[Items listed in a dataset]
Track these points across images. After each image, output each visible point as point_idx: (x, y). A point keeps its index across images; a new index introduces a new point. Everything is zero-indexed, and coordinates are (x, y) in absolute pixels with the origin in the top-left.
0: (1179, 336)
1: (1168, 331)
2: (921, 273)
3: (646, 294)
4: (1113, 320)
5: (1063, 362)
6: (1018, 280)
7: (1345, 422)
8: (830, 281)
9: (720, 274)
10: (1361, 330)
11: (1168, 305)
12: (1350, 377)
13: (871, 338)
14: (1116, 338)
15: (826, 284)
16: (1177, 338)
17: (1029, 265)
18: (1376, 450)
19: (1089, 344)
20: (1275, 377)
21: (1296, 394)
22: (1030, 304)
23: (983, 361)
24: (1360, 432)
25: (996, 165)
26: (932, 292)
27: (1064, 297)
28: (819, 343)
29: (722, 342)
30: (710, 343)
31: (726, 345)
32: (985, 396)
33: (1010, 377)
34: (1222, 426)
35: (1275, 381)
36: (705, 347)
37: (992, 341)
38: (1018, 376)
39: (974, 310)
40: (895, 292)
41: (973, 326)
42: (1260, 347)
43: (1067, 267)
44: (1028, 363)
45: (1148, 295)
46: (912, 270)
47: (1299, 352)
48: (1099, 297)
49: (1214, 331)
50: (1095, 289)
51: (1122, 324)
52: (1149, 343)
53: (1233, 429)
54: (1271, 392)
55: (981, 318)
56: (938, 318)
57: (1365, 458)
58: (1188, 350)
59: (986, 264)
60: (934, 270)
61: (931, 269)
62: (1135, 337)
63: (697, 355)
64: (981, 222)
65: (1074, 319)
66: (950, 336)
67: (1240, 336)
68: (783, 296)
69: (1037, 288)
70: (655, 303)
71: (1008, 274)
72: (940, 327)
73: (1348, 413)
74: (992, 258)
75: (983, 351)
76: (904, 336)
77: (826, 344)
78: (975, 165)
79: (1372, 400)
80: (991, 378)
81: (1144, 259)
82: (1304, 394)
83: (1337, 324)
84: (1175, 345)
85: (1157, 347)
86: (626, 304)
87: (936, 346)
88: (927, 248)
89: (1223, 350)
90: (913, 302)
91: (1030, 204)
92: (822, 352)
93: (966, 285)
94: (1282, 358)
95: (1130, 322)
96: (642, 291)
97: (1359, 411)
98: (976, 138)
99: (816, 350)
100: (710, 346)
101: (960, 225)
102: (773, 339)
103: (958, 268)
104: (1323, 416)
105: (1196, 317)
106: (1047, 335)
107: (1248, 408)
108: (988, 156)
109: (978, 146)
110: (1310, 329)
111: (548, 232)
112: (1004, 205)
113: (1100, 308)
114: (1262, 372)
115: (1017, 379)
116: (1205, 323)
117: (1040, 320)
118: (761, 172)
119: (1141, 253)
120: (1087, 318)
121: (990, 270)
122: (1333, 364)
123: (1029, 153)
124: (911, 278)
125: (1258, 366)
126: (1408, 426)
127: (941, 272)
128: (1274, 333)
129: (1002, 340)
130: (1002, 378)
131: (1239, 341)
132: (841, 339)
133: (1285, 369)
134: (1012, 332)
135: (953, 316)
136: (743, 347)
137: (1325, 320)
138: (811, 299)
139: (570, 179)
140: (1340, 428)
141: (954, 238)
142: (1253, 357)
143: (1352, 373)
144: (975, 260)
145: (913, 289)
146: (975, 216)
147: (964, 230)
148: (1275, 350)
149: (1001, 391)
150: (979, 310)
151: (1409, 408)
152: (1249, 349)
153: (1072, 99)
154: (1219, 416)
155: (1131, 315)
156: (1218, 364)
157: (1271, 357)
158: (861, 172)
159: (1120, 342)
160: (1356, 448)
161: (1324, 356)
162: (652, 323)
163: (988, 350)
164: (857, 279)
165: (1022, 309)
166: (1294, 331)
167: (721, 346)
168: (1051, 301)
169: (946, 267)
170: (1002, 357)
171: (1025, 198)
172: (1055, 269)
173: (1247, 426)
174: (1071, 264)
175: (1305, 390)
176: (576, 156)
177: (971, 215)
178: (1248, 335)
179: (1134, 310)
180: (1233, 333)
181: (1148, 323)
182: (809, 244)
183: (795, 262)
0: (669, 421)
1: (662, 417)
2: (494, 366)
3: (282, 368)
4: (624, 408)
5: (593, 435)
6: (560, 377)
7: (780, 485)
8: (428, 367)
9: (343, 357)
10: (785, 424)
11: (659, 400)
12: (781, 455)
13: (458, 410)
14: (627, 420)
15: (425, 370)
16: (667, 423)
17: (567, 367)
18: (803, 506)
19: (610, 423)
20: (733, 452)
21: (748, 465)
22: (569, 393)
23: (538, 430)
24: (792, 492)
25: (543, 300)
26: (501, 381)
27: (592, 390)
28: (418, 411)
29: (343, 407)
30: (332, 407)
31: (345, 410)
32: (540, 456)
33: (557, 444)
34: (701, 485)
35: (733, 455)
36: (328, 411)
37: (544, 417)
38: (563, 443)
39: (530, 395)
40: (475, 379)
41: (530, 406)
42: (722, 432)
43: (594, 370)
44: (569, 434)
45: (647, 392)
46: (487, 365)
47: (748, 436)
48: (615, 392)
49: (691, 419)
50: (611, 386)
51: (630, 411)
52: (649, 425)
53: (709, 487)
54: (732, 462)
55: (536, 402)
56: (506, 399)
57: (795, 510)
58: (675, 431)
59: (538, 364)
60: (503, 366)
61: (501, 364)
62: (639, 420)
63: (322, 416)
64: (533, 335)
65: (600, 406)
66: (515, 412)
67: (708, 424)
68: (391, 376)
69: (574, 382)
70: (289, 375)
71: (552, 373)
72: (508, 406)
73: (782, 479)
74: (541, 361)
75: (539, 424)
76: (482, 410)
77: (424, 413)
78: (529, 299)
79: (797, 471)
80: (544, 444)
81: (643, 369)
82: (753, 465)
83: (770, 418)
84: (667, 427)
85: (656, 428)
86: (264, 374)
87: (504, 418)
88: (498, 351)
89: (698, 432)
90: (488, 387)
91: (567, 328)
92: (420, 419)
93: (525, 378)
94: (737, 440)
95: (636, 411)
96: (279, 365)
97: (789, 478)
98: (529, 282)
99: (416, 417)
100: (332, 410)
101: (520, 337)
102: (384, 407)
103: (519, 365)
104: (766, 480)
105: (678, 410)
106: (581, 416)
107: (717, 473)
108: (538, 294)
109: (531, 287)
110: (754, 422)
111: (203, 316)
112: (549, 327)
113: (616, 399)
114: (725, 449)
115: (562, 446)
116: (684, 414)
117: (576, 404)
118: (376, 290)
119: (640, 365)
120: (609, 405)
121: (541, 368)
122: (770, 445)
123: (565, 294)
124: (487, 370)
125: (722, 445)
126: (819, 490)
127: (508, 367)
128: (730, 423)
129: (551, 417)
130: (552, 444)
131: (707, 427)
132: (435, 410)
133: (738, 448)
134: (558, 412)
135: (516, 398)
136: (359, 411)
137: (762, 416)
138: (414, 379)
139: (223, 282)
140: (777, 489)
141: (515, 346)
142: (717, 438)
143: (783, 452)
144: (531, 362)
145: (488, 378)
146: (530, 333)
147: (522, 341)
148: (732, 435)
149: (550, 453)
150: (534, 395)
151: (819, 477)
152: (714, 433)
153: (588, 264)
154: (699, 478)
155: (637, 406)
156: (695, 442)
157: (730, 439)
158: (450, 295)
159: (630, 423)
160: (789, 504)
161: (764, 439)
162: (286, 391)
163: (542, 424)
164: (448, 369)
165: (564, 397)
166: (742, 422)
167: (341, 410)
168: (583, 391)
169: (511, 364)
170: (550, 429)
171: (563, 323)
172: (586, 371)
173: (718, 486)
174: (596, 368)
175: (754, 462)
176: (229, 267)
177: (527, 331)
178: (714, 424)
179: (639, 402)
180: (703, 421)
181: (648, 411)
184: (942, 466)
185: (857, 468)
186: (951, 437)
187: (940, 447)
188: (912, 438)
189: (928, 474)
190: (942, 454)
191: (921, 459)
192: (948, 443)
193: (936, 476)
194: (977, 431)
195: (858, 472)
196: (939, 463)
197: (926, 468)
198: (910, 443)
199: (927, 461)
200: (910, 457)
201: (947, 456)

(TASK OBJECTIVE) Copy, exactly and only, the lines above that begin with the one containing "1: (1168, 331)" and finish with the one containing "68: (783, 296)".

(RESPONSE FOR THIS EXERCISE)
1: (1168, 331)
2: (921, 273)
3: (646, 294)
4: (1113, 320)
5: (1063, 362)
6: (1018, 280)
7: (1345, 422)
8: (830, 281)
9: (720, 274)
10: (1361, 330)
11: (1168, 305)
12: (1350, 377)
13: (871, 338)
14: (1116, 338)
15: (826, 284)
16: (1177, 338)
17: (1029, 265)
18: (1376, 450)
19: (1089, 344)
20: (1275, 377)
21: (1296, 394)
22: (1030, 304)
23: (983, 361)
24: (1360, 432)
25: (996, 165)
26: (932, 292)
27: (1064, 297)
28: (819, 343)
29: (722, 342)
30: (710, 343)
31: (726, 345)
32: (985, 396)
33: (1010, 377)
34: (1222, 426)
35: (1275, 381)
36: (705, 347)
37: (992, 341)
38: (1018, 376)
39: (974, 310)
40: (895, 292)
41: (973, 326)
42: (1260, 347)
43: (1067, 267)
44: (1028, 363)
45: (1148, 295)
46: (912, 270)
47: (1299, 352)
48: (1099, 297)
49: (1214, 331)
50: (1095, 289)
51: (1122, 324)
52: (1149, 343)
53: (1233, 429)
54: (1271, 392)
55: (981, 318)
56: (938, 318)
57: (1365, 458)
58: (1188, 350)
59: (986, 264)
60: (934, 270)
61: (931, 269)
62: (1135, 337)
63: (697, 355)
64: (981, 222)
65: (1074, 319)
66: (950, 336)
67: (1240, 336)
68: (783, 296)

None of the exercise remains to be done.